Mr. Mack, for example, said he didn’t get his McCain yard signs until Oct. 10. In the meantime, he said, Obama volunteers had blanketed the town with “Obama ‘08” posters and bumper stickers.

Voters in downtown Silver City trend Democratic, while those outside town tend to be more Republican. “The problem is, Obama’s been campaigning here for a year, and it’s tough to compete with that,” Mr. Mack said.

The Obama campaign is also putting out the call to volunteers in neighboring states. Those in Arizona, Mr. McCain’s home state, are being told to come to New Mexico, while those in California, where Mr. Obama is expected to win handily, have been urged to spend their weekends helping the campaign in up-for-grabs Nevada.

“These people from Arizona are coming over from Phoenix because they feel their vote doesn’t count much over there as it does here because we’re a swing state,” said Gayle Simmons, a New Mexican Obama volunteer.

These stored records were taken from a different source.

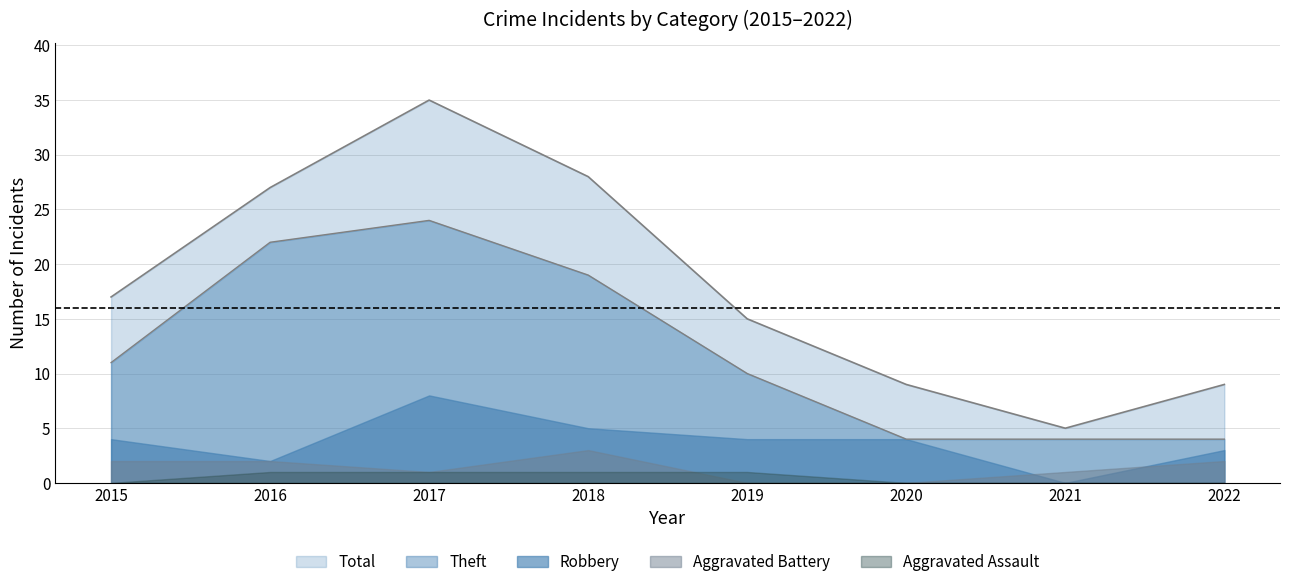

True or false: Aggravated Assault and Total cross at least once.

False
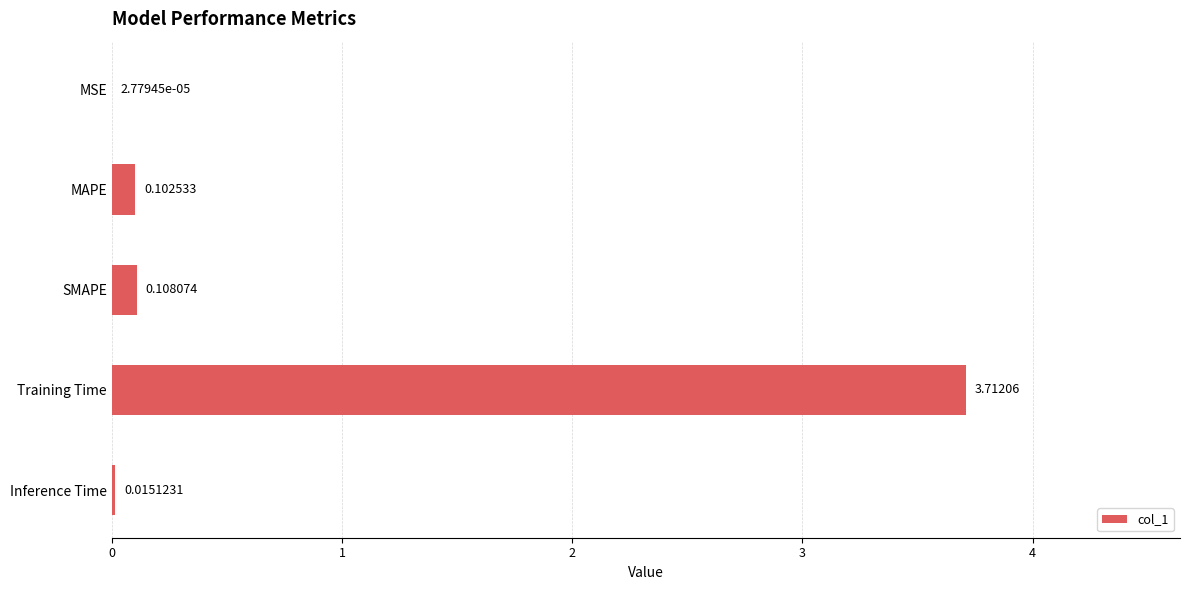

What is the maximum value shown in the chart?

3.7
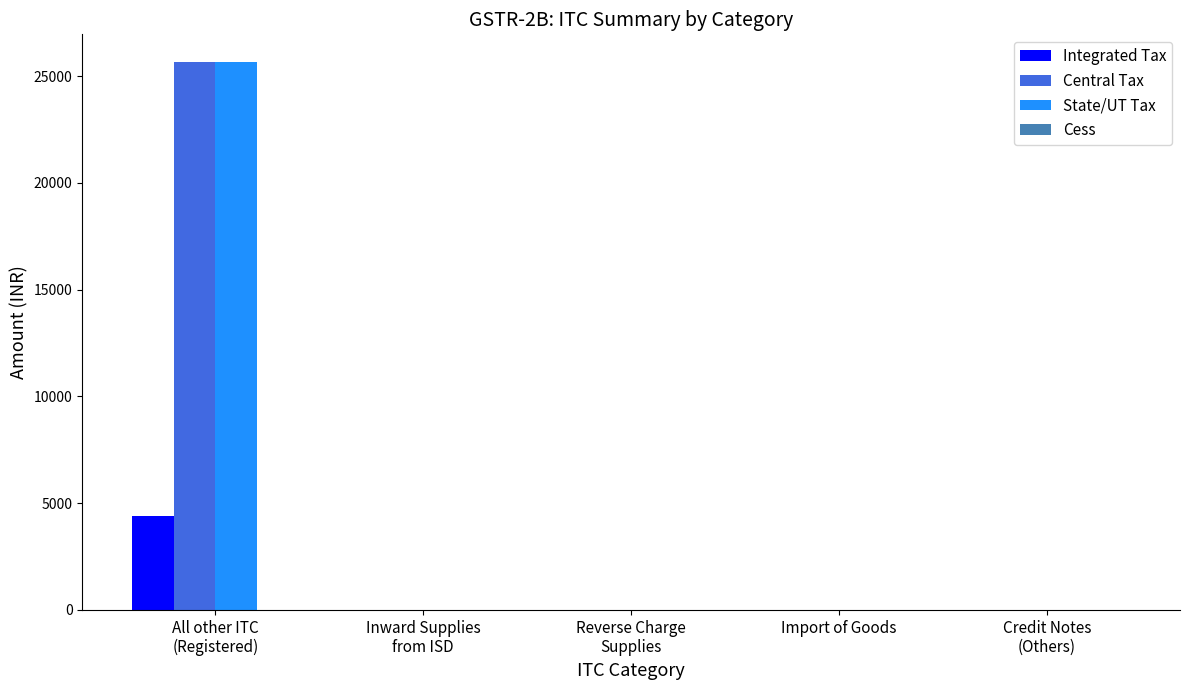

What is the maximum value shown in the chart?

25673.8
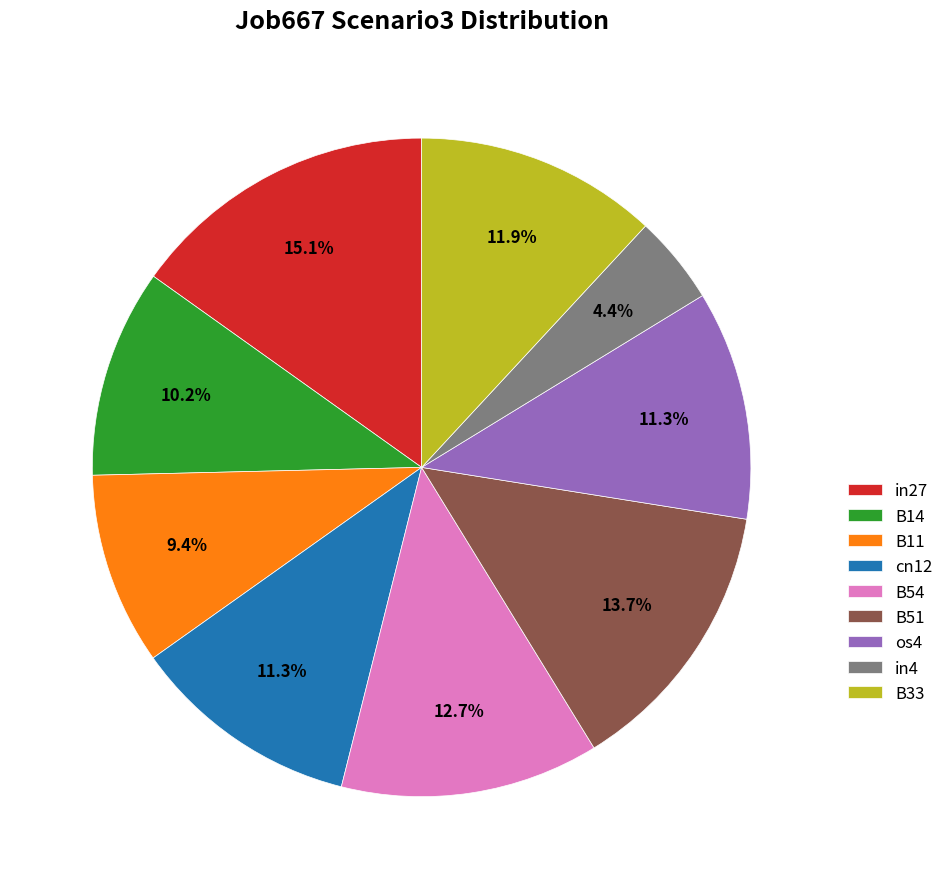

Which category has the smallest portion of the pie?

in4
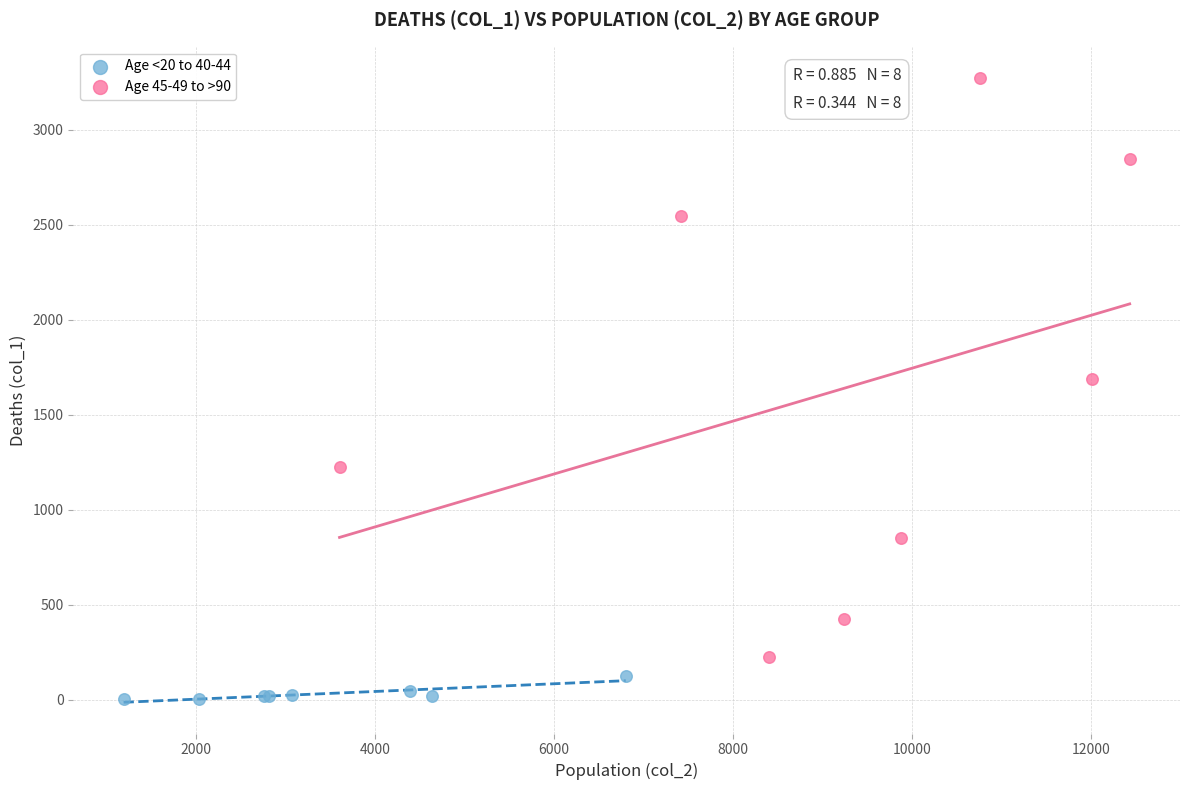

Which series reaches the minimum Y coordinate?

Age <20 to 40-44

Janet Bunchman of Chandler, Ariz., and Janet Gonzales of Phoenix both said they drove to Mr. Obama’s Silver City office Friday night to help with the weekend door-to-door effort. Their dedication paled in comparison to that of Mia Hanson, who flew in the previous day from Denmark.

Why? “Obama is a really big thing in Europe as well,” said Miss Hanson, a student. “We’ve got to get Obama elected.”